# Anyone else here own an incredible STI GP6?



## daddySEAL (Apr 24, 2007)

*I have owned a lot of pistols over the years, but my STI GP6 was the best purchase I've ever made.

Does anyone here know about them, or own one too?*


----------



## spanish073187 (Dec 22, 2010)

When I was looking into getting a full size 9mm it was definitely on the top of my list. Had a vary nice overall feel and weight, decent trigger, has a similar rotational lock up system like the px4, and the price point isn't bad at all.

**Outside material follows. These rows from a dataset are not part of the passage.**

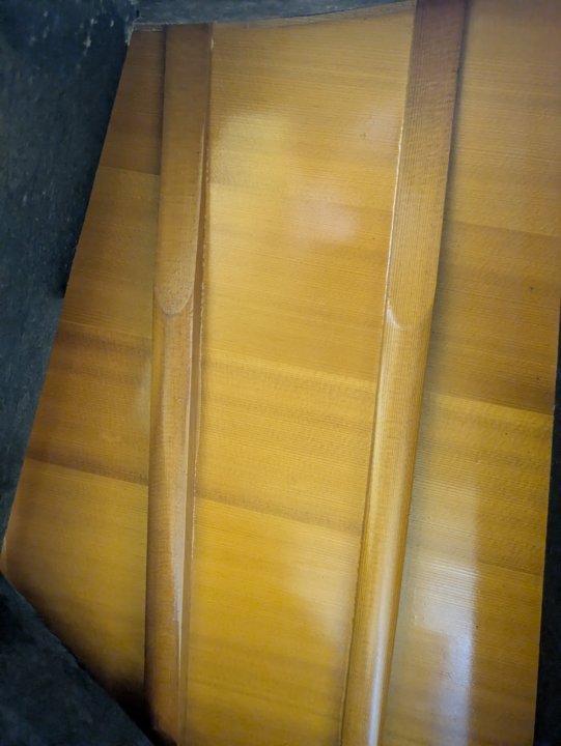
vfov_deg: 69.4
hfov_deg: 54.9
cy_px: 373
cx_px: 280
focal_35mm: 25
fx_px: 540
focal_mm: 5.43
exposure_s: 1/15
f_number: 1.89
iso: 2649
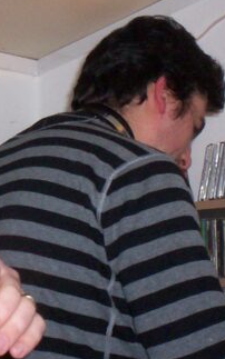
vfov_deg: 17.2
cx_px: -12
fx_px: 1187
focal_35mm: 121
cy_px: 112
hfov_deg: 10.7
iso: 140
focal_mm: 5.9
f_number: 4.5
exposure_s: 1/64
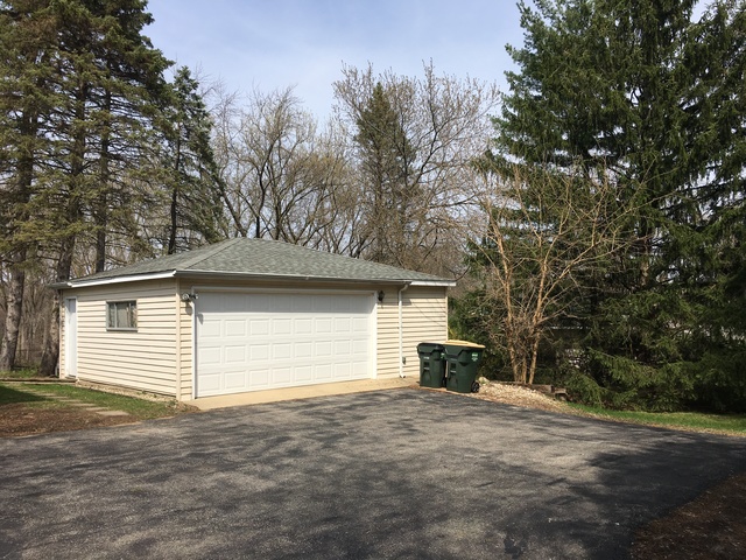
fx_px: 625
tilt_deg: +3.4
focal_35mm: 29
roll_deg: +0.6
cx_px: 373
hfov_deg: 61.7
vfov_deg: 48.2
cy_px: 280
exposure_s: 1/2079
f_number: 2.2
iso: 25
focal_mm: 4.15
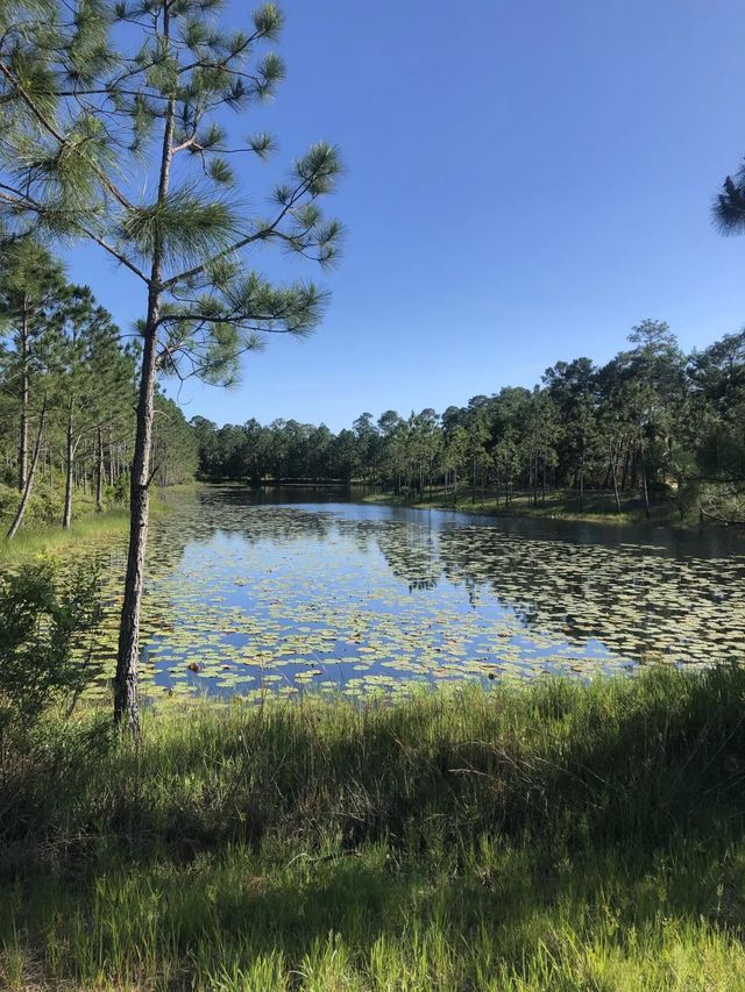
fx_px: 803
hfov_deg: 49.8
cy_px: 496
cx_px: 372
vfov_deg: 63.4
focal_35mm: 28
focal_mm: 3.99
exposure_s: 1/1600
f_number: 1.8
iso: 20
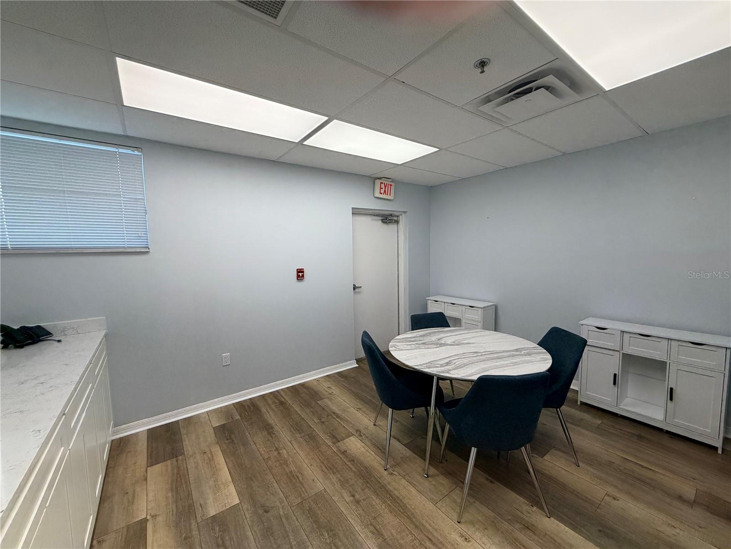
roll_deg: +1.7
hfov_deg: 102.1
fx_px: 296
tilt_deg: -4.5
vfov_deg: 85.7
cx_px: 366
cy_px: 274
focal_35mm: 14
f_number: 2.2
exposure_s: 1/120
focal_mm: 2.22
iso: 64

But when it came down to it... ended up getting another .45:mrgreen: It's still on the list though.


----------



## Shipwreck (Jan 26, 2006)

I live in TX where STI is at, and I think I've only seen one of these in person, since they came out. 

STI doesn't seem to have many shops that carry their goods


----------



## daddySEAL (Apr 24, 2007)

Shipwreck said:


> I live in TX where STI is at, and I think I've only seen one of these in person, since they came out.
> 
> STI doesn't seem to have many shops that carry their goods


Right, you can only get one thru them...or order one from Dawson Precision...Price is better at Dawson, they will ship to any FFL.
I promise you that you will not be sorry if you order one~!!
GRAND POWER K100 reialibility test.wmv - YouTube

I see that Dawson currently only hase the GP6's little brother in now...called the GP5
www.dawsonprecision.com FIREARMS:STI Pistols:GP5 / GP6 Category


----------



## hideit (Oct 3, 2007)

daddySEAL said:


> *I have owned a lot of pistols over the years, but my STI GP6 was the best purchase I've ever made.
> 
> Does anyone here know about them, or own one too?*


you bought one without knowing anything about them!!!
that was a leap!
which gun magazine article did you read that talked you into buying something that you did no personnal research on?


----------



## qwiksdraw (May 11, 2012)

Buying and any STI gun unseen is not so much a leap of faith as it is a sure thing.


----------